In response to one of the Frequently Asked Questions, the Ministry of Home Affairs has clarified that in order for a Person to receive Foreign Contribution, the Person must fulfil the following conditions:

  1. It must have a definite cultural, economic, educational, religious or social programme.
  2. It must obtain the FCRA registration/ prior permission from the Central Government.
  3. It must not be prohibited under Section 3 of FCRA, 2010.

Can we then say that a Person who is not eligible for obtaining a registration certificate or prior approval from GOI for not having a definite cultural, economic, educational, religious or social programme (like a private trust) is outside the ambit of FCRA? Hence, it can receive foreign contribution without any checks and balances?

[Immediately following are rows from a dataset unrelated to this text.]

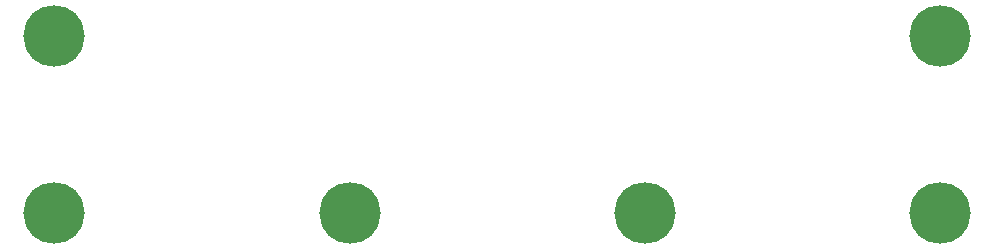
<source format=gbs>
G04*
G04 #@! TF.GenerationSoftware,Altium Limited,Altium Designer,21.4.1 (30)*
G04*
G04 Layer_Color=16711935*
%FSLAX25Y25*%
%MOIN*%
G70*
G04*
G04 #@! TF.SameCoordinates,35213D09-E783-4A94-B544-0D3754CD514C*
G04*
G04*
G04 #@! TF.FilePolarity,Negative*
G04*
G01*
G75*
%ADD15C,0.20485*%
D15*
X314961Y78740D02*
D03*
X19685D02*
D03*
X314961Y19685D02*
D03*
X216535D02*
D03*
X118110D02*
D03*
X19685D02*
D03*
M02*

</source>
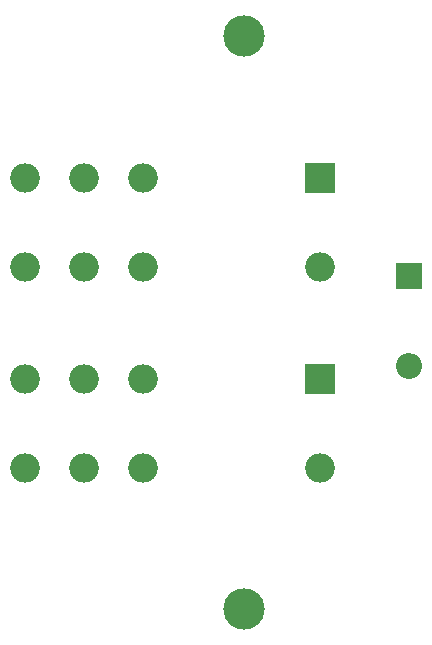
<source format=gbr>
%TF.GenerationSoftware,KiCad,Pcbnew,(6.0.0)*%
%TF.CreationDate,2024-03-29T19:30:23+00:00*%
%TF.ProjectId,Power_2Relais_TRX_PA,506f7765-725f-4325-9265-6c6169735f54,rev?*%
%TF.SameCoordinates,Original*%
%TF.FileFunction,Soldermask,Bot*%
%TF.FilePolarity,Negative*%
%FSLAX46Y46*%
G04 Gerber Fmt 4.6, Leading zero omitted, Abs format (unit mm)*
G04 Created by KiCad (PCBNEW (6.0.0)) date 2024-03-29 19:30:23*
%MOMM*%
%LPD*%
G01*
G04 APERTURE LIST*
%ADD10R,2.500000X2.500000*%
%ADD11O,2.500000X2.500000*%
%ADD12C,3.500000*%
%ADD13R,2.200000X2.200000*%
%ADD14O,2.200000X2.200000*%
G04 APERTURE END LIST*
D10*
%TO.C,RL1*%
X164691500Y-75306500D03*
D11*
X149691500Y-75306500D03*
X144691500Y-75306500D03*
X139691500Y-75306500D03*
X139691500Y-82806500D03*
X144691500Y-82806500D03*
X149691500Y-82806500D03*
X164691500Y-82806500D03*
%TD*%
D10*
%TO.C,RL2*%
X164691500Y-92324500D03*
D11*
X149691500Y-92324500D03*
X144691500Y-92324500D03*
X139691500Y-92324500D03*
X139691500Y-99824500D03*
X144691500Y-99824500D03*
X149691500Y-99824500D03*
X164691500Y-99824500D03*
%TD*%
D12*
%TO.C,REF\u002A\u002A*%
X158242000Y-111760000D03*
%TD*%
D13*
%TO.C,D1*%
X172212000Y-83566000D03*
D14*
X172212000Y-91186000D03*
%TD*%
D12*
%TO.C,REF\u002A\u002A*%
X158242000Y-63246000D03*
%TD*%
M02*

</source>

Or would it be too liberal an interpretation of a significant statute like the FCRA?

The Ministry of Home Affairs published an order in the Official Gazette vide number S.O. 459(E), dated 30th January, 2020, which in the interest of the general public exempts from the operations of FCRA any organisations (not being a political party), constituted or established by or under a Central Act or a State Act or by any administrative or executive order of the Central Government or any State Government and wholly owned by the respective Government and required to have their accounts compulsorily audited by the Comptroller and Auditor General of India (“CAG”) or any of the agencies of the CAG.

It is pertinent to note that even this clarification does not talk anything about an organisation which qualifies as a Person under FCRA, however, a Person who does not have a definite cultural, economic, educational, religious or social programme.

Since, there are no judicial precedents or clarifications issued in this regard, this appears to is a grey area. Unless a clarification is used by the relevant authority or this question is analysed by the Indian courts, this aspect remains open to a wide range of interpretations by the legal fraternity.